Document section -
+===+

In 2011, he took over as the chief executive officer, CEO, of the hotel business of Transcorp Hotels Plc. He transformed Transcorp Hotels – starting with its human resources; changing their vision and imbue in them the Kaizen culture of continuous improvement.  To him, the Kaizen culture “is something that we lack in and it’s something that actually will help to change the story of a black man.”

He spent seven years in the hotel business, and became, perhaps, the most decorated man if not a black man in the hospitality sphere. He was voted the CEO of the year in Spain by the Seven Stars award in 2016.

In 2019, he was also decorated as the hospitality personality of the year and became the only black man to be so honoured in these gatherings “even up till today no one has beaten that record that we’ve set. And for the past six years consecutively before I left, we were voted the best business hotel in Africa by the World Travel Awards,” Ozigbo said. “And for me, it wasn’t really about these awards. It’s the fact that it allowed me to be truly be of service to people. Hospitality is the true meaning of service because what you care about really is how to make the other person happier now that he’s walked into the property.  So mine has always been how to leave a positive impression on anybody that I met in that period.

+===+

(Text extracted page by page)

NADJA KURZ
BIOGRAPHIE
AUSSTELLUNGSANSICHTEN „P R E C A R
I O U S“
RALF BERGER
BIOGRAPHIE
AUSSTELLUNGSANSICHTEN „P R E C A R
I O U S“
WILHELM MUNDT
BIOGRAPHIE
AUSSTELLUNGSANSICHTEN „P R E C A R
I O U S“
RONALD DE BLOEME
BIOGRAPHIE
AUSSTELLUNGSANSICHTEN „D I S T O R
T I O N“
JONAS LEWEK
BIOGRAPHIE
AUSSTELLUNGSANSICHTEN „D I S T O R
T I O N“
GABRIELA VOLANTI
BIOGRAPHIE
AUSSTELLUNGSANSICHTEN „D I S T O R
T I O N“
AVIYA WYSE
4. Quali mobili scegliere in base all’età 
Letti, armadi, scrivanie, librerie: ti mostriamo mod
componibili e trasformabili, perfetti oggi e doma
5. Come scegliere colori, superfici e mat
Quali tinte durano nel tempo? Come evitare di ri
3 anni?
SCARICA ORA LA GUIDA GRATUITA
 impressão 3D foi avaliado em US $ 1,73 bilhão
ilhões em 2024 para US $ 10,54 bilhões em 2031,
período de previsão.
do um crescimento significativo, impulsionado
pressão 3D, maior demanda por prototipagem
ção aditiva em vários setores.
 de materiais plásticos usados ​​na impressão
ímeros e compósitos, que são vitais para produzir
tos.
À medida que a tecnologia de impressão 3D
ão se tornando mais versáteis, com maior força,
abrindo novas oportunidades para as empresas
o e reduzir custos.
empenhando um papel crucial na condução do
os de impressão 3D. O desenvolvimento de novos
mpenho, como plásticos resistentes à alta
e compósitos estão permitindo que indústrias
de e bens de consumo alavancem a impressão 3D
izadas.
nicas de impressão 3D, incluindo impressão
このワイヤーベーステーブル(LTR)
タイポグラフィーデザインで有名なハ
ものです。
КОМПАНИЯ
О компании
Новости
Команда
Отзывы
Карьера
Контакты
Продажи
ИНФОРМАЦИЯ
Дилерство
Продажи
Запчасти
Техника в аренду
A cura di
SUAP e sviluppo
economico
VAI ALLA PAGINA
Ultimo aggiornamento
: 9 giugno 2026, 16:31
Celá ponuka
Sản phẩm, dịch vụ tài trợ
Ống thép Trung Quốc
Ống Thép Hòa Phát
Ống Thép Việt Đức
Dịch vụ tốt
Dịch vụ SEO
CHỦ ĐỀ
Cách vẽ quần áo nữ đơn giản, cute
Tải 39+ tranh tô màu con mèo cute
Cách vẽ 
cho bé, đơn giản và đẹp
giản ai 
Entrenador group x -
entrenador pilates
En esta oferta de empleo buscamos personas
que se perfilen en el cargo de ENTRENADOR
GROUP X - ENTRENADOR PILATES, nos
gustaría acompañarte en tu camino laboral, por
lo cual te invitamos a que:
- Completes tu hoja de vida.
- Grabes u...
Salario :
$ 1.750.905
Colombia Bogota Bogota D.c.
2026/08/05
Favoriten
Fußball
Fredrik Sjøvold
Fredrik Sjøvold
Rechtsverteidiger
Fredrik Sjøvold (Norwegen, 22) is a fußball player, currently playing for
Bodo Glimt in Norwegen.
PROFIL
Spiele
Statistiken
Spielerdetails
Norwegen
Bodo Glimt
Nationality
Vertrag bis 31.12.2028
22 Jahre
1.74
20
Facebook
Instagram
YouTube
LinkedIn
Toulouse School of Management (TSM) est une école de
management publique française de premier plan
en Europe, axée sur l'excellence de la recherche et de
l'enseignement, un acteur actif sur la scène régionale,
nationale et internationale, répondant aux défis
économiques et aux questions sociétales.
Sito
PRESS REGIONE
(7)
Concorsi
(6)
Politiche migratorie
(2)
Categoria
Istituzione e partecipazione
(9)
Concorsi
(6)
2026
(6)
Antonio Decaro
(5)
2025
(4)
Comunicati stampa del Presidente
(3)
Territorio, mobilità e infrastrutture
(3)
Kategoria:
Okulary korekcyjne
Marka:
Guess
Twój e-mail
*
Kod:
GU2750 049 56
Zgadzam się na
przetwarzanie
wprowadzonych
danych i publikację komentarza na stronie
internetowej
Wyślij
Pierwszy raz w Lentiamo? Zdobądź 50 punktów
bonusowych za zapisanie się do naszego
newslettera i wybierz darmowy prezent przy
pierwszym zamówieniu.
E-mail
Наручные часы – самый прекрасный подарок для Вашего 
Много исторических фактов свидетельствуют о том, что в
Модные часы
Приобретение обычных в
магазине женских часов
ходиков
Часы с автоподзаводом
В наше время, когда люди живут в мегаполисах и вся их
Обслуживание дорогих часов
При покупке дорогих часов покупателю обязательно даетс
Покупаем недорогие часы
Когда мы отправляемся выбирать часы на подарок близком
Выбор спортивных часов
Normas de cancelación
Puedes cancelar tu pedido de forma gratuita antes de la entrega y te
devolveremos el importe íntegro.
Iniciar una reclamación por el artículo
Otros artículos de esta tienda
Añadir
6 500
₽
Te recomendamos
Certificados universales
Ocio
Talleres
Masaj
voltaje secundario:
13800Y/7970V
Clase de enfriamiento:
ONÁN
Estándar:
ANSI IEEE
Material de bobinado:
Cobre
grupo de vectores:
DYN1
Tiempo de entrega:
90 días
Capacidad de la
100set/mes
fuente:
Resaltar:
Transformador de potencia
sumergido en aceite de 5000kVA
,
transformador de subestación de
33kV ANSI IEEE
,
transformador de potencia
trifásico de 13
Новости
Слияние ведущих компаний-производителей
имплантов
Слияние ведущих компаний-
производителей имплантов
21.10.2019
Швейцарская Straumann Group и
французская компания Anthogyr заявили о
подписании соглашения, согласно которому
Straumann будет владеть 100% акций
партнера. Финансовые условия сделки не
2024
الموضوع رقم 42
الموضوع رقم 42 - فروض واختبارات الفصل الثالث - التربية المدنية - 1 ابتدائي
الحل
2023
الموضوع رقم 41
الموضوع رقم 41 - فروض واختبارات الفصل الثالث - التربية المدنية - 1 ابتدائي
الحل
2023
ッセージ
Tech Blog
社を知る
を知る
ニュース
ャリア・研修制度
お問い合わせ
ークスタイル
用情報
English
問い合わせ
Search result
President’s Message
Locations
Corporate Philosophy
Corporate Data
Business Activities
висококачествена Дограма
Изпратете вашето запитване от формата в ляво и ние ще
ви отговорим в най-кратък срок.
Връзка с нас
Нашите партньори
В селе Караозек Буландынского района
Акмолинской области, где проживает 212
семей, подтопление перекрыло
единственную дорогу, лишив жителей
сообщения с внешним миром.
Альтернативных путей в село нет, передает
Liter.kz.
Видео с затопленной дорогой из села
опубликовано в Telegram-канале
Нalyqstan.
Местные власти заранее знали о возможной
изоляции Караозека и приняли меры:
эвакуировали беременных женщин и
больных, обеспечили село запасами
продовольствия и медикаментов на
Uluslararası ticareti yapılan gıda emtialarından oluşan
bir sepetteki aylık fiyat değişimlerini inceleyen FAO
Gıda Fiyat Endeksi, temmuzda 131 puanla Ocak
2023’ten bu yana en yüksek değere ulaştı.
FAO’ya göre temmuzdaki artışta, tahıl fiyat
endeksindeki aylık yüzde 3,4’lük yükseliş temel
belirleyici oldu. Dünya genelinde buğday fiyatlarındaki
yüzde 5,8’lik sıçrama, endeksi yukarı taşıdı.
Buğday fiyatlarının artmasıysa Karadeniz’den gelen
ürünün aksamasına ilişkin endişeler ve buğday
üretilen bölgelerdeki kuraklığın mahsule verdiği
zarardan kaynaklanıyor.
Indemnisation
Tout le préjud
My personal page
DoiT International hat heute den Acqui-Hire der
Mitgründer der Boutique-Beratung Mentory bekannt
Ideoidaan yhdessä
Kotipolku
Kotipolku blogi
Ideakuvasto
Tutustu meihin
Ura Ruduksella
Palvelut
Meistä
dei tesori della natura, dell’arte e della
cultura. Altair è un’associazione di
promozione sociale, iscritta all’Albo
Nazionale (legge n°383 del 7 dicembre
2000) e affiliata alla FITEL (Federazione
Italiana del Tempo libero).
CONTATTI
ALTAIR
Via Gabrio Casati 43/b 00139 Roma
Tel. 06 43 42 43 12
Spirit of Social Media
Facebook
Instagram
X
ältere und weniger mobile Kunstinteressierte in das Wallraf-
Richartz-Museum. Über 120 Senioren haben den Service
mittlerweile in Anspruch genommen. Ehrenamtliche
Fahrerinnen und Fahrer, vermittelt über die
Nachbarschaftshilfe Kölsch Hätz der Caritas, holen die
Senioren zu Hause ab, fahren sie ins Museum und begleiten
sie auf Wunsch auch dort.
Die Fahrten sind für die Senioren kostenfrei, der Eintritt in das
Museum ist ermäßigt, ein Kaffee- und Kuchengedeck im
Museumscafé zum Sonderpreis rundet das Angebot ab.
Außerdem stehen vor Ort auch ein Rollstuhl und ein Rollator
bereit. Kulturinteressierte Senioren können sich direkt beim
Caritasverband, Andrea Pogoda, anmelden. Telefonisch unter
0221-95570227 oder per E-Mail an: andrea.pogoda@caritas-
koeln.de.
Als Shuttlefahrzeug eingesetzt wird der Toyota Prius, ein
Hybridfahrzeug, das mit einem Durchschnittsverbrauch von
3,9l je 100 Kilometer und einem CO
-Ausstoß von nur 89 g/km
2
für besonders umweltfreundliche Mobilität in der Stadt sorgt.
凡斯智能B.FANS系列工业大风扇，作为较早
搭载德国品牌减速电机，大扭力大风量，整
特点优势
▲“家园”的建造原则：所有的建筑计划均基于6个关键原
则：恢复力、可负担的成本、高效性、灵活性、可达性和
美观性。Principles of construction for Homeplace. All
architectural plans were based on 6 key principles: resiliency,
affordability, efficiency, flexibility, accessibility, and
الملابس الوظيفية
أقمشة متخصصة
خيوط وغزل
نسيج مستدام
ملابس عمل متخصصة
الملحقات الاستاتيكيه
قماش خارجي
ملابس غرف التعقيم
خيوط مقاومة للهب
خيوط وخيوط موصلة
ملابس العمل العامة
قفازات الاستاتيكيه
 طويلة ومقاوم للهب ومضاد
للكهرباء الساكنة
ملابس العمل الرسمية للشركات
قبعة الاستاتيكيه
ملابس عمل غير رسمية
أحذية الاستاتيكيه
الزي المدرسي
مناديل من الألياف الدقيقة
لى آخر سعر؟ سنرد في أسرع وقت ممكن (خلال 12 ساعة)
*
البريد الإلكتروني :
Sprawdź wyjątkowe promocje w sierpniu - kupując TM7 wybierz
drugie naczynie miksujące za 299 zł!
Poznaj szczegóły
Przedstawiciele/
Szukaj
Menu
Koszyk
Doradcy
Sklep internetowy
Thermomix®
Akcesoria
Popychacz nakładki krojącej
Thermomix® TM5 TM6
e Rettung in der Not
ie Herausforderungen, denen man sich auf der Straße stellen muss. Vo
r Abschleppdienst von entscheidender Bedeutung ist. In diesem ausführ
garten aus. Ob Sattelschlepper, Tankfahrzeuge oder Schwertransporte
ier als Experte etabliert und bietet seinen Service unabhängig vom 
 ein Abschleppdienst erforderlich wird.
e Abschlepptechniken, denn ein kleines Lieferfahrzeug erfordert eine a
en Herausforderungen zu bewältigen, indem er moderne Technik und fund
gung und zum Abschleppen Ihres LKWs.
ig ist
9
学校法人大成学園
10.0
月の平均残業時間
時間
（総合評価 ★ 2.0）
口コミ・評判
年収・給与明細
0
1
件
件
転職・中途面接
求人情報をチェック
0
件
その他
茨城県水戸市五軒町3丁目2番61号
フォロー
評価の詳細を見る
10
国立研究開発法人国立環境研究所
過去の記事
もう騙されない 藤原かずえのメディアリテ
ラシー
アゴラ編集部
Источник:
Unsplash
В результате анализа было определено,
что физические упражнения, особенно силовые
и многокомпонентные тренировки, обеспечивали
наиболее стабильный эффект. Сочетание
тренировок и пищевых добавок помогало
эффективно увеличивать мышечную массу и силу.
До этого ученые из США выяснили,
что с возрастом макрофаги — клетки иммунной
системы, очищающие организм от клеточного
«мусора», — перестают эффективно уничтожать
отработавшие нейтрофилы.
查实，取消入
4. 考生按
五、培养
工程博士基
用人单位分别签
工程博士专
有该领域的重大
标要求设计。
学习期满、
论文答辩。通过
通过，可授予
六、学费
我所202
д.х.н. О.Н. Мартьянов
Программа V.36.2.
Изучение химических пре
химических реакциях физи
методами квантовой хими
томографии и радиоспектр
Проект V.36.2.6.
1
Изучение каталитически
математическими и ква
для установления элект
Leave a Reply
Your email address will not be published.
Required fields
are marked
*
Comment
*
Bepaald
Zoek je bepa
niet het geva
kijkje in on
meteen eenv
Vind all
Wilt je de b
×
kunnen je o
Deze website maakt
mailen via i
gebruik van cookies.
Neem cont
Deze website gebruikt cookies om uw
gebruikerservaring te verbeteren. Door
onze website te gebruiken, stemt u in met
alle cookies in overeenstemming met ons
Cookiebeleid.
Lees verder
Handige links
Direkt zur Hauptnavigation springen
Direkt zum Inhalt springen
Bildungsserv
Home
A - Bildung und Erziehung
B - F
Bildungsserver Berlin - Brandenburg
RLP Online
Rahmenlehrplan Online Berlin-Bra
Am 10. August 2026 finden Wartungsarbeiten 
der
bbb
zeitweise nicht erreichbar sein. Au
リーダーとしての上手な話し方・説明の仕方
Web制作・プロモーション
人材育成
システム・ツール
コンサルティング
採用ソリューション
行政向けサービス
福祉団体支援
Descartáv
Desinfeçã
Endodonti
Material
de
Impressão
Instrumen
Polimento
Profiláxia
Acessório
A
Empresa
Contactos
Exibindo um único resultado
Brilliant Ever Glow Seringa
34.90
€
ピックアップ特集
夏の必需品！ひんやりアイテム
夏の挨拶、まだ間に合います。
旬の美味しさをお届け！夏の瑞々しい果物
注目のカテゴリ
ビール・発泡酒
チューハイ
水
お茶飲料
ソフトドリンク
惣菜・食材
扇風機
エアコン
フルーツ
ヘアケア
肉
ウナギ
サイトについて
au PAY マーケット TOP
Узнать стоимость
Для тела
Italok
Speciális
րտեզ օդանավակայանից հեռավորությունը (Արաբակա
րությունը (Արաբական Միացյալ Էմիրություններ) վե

+===+

Exercise - Pick up the passage about Ozigbo's years leading Transcorp Hotels after its final sentence and write the next part. The listing has no connection to the passage about Ozigbo's time at Transcorp Hotels.

Result for this task -
And I can say that if I go by my experience so far in politics, I thank God for the enormous goodwill he has led me to build over the years. Because I see and hear remarks from people and I see how they’re buying into this vision.

After seven years, Ozigbo became the group CEO and president of Transcorp, which now covered power, oil and gas, and hospitality.  He also established a foundation which he used for many things, particularly, leadership training and youth empowerment.

Ozigbo sees himself as the chairman of unusual entrepreneur, which started in 2018 when he became the chairman of Unusual Praise, the largest Catholic Gospel event in Africa through which he economically empowered members of the church. He also has the Feet ‘N’ Tricks International, a sports promotion company, the biggest promoter of freestyle football in Africa with a company he registered with the likes of Kanu Nkwankwo. The sports competition started in 2017 and last year, 30 countries participated in the event in Lagos. He said: “The idea is to create another platform to empower the youths. And it’s for men and women. This year, for instance, we are going to start up the competition virtually, from July 1,” he said.

The governorship aspirant aims to bring true leadership, excellence, competence in leading Anambra people if he wins the governorship election in the state in 2021. He promises to be accessible.  “I’ve learnt and I’ve mastered through nature and nurture, the deeper meaning of emotional intelligence. I know that one of the things you could do right in this world is your respect for humanity, for one another. And that comes from appreciating the diversity that we have.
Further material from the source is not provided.